60 ihtilinde devleti aciz duruma düşürenlerin ve koltuk kavgalarının arasında ülkeyi derleyi,p toplayan ve devleti sahipsiz bırakmayan namı diğer albay ve başbuğdur
17 nisan 1999 seçimlerinden 2.parti olarak çıkan mhp nin başında -sessiz kurt- devlet bahçeli değil de kendisi olsaydı acaba ne değişirdi ? diye gerçekten çok merak ettiğim insan ... nedense herşey çok daha güzel olurdu diyorum içimden,ama başta o varken o parti o kadar oy alırmıydı o da apayrı bir sorunsal doğurur ortaya ...

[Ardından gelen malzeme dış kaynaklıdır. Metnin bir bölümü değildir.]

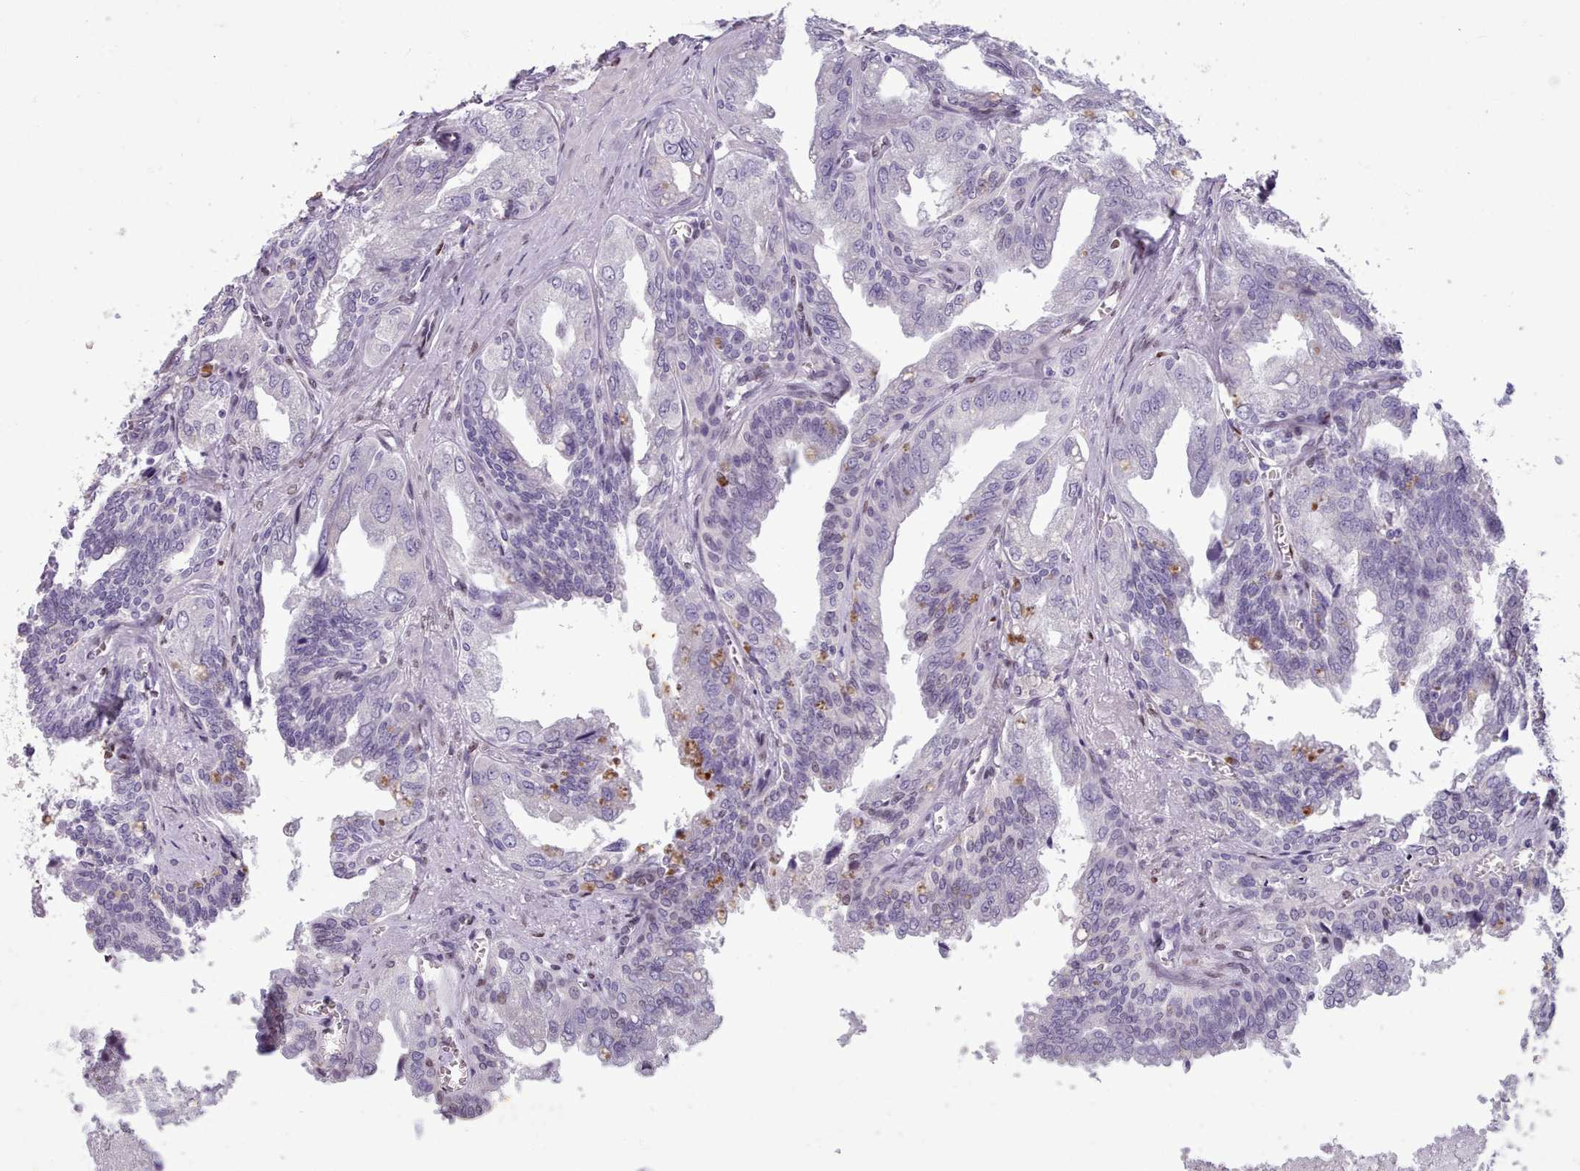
{"staining": {"intensity": "negative", "quantity": "none", "location": "none"}, "tissue": "seminal vesicle", "cell_type": "Glandular cells", "image_type": "normal", "snomed": [{"axis": "morphology", "description": "Normal tissue, NOS"}, {"axis": "topography", "description": "Seminal veicle"}], "caption": "The histopathology image shows no significant positivity in glandular cells of seminal vesicle.", "gene": "KCNT2", "patient": {"sex": "male", "age": 67}}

aslen kayserili olan türk ordusunun şerefli bir albayı askerlik hayatından sonra siyasete atılmış arkasında yabancı desteği olmadığı için yıllarca uğraşmasına rağmen başbakan olamamış fikirleri nedeniyle ırkçılıkla suçlanarak tabutluklara atılıp işkencelerden geçmiş ama yine de yılmamış türkiyenin en kalabalık cenaze töreniyle toprağa verilmiş bir örnek lider
milliyetçiliği faşistlik sanan bazı önyargılı kişilerin kitaplarını okumadan bir kaç cümlesini bile dinlemeden direk infaz ettiği ülkücü kesimin başbuğsu büyük düşünce ve siyaset adamı bir kürtçü sözde aydına "ben senin kadar kürdüm sen de benim kadar türk olmalısın" diyen gerçek demokrat ve atatürk milliyeçiliğini esas alan bir parti kuran merhum lider
tarihi meseleleri yaşandığı tarihte değerlendirmek gibi bir zorunluluğumuz vardır. birilerine katil diye ithamda bulunurken kimin ölümüne vesile olduğunu da düşünmek lazım. dünyanın dört tarafındaki ülkeler rusyaya elçilik konumuna düşerken türkiye cumhuriyetini bu durumdan kurtarmak için verilmiş bir mücadele vardır ortada. ve bu mücadelede karşındaki insanların elinde saç tokası veya tırnak makası mevcut değildi. yani dişe diş kana kan bir mücadeleydi. ve bu mücadelede herkes öldü veya öldürdü. ama boşuna ama gerekli yere.
dünya üzerindeki mücadelelerin büyük kısmı kanlı olmuştur. buna bizim istiklal savaşımız da, devrim kanunlarını uygulamamızda dahildir. yani siz tutar birilerine katil yakıştırmasında bulunursanız birileri de çıkar sizin en ulvi saydığınız insanlar hakkında aynı ithamda bulunur. ayrıca ne bir devrim ne de bir devrimi önlemek elde gül ile yapılmaz yapılmamıştır. yani elinde her silah olan katil değildir.
belki de ele silah alınmasına sebeb olan katildir.